Despite the availability of a safe and effective vaccine, measles virus (MeV) still has a significant global impact, and in 2022 alone led to over 136,000 deaths. MeV is one of the most contagious known viruses and spreads via the respiratory route. When respiratory epithelial cells are infected, they are shed into the lumen of the respiratory tract, but this process is poorly understood. Here, we use primary differentiated respiratory epithelial cells from rhesus macaques to show that sphingosine-1-phosphate (S1P) signaling, and not cell death or inflammasome activation, plays a role in cell shedding during both wild-type and live-attenuated MeV infection. Through this mechanism, MeV-infected cells are extruded without disrupting the integrity of the respiratory epithelium. Inhibiting S1P signaling resulted in delayed shedding of infected cells and higher viral titers in the epithelium. These findings indicate that host cellular responses play an important role in MeV infectivity.
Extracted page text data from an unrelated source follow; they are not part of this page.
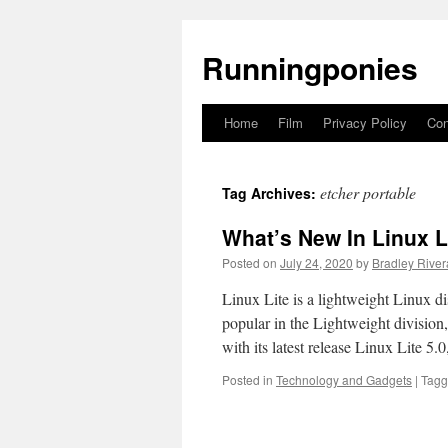
Runningponies
Home
Film
Privacy Policy
Con
Skip
to
etcher portable
Tag Archives:
content
What’s New In Linux L
Posted on
July 24, 2020
by
Bradley River
Linux Lite is a lightweight Linux d
popular in the Lightweight division
with its latest release Linux Lite 5
Posted in
Technology and Gadgets
|
Tag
麻疹病毒(MeV)是一种极具传染性的呼吸道病毒,是全球儿童发病和死亡的主要原因。呼吸道上皮细胞感染MeV会诱导多核上皮细胞从上皮顶端表面脱落,而不会损害上皮屏障的完整性。为了研究驱动感染MeV的呼吸道上皮细胞顶端挤出的机制,我们使用了原代分化的气管上皮细胞培养物(rhTECs)以及感染野生型MeV(WT MeV)或减毒活MeV(LAMV)的恒河猴的呼吸道样本。我们发现,鞘氨醇-1-磷酸(S1P)信号传导,而非细胞死亡或炎性小体激活,在野生型MeV和减毒活MeV诱导的细胞脱落中起关键作用。抑制S1P信号传导导致受感染细胞簇的脱落延迟,且上皮内病毒滴度更高,这表明细胞挤出会影响呼吸道内的病毒动态。我们还发现,单个受感染细胞的脱落在上皮顶端感染后早期就开始了,早于上皮内受感染细胞簇的形成。这些发现为MeV在呼吸道中的生物学特性和发病机制提供了新的见解。
尽管有安全有效的疫苗,但麻疹病毒(MeV)仍然对全球有重大影响,仅在2022年就导致超过13.6万人死亡。MeV是已知传染性最强的病毒之一,通过呼吸道传播。当呼吸道上皮细胞被感染时,它们会脱落到呼吸道腔内,但这个过程目前还知之甚少。在这里,我们使用来自恒河猴的原代分化呼吸道上皮细胞表明,鞘氨醇-1-磷酸(S1P)信号传导,而非细胞死亡或炎性小体激活,在野生型和减毒活MeV感染期间的细胞脱落中起作用。通过这种机制,感染MeV的细胞被挤出而不会破坏呼吸道上皮的完整性。抑制S1P信号传导导致受感染细胞的脱落延迟,且上皮内病毒滴度更高。这些发现表明宿主细胞反应在MeV感染性中起重要作用。